The RCGP is in the process of devising an accreditation scheme that is ‘voluntary, developmental and supportive’. But health minister Lord Warner said last week that PCTs would be ‘more vigorous with contracts’ of practices failing to take part. A DoH spokesman has since confirmed that he stood by the remarks.
GPC negotiator Dr Richard Vautrey said the minister’s comments were ‘not helpful’, but the GPC was ‘a long way from telling anyone not to take part’.
The RCGP issued a statement saying it would like to ‘distance itself’ from the remarks from Lord Warner: ‘The college and GPC have asked for an urgent meeting with Lord Warner to discuss their concerns and to ensure that any pilot scheme is progressed in line with college policy.’
A college spokesman said: ‘Following approval in principle by RCGP Council, we are in the early stages of developing a possible scheme of primary medical care provider accreditation that is voluntary, developmental and supportive of practices.
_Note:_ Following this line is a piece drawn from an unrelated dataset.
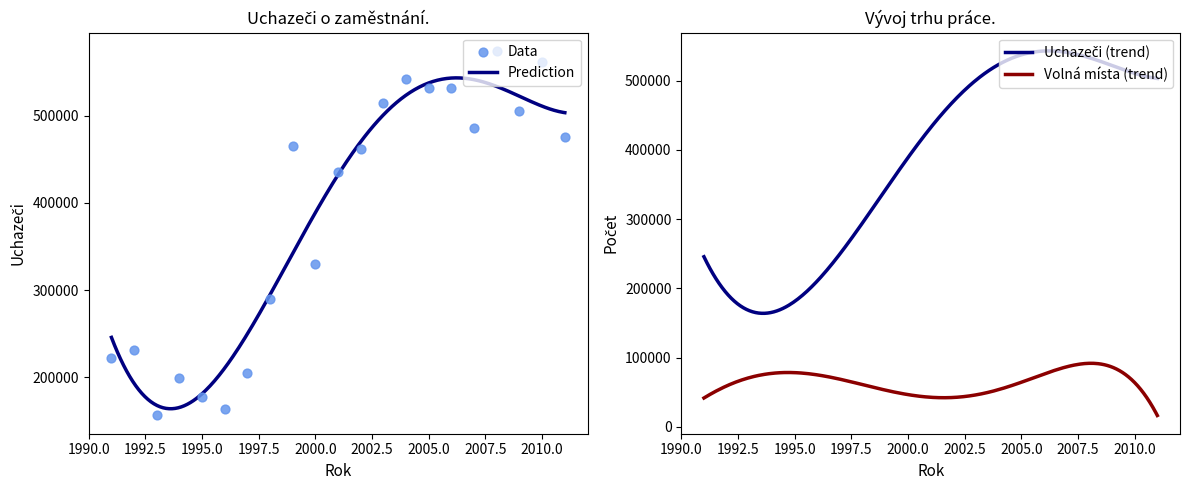

What is the lowest value of the Volná místa (trend) series?

16254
‘We are currently working with our key stakeholders, including the GPC, to develop proposals for a pilot project aimed at all providers of primary medical care to ensure that patients can expect to receive quality care, regardless of the type of provider.
‘No formal agreement has yet been reached. In advance of the pilots it is too early to discuss how this could be delivered in the future. We must emphasise the voluntary nature of the scheme and, in view of this, do not feel it is appropriate to link it to contractual monitoring, which is a matter for the GPC and not the RCGP.’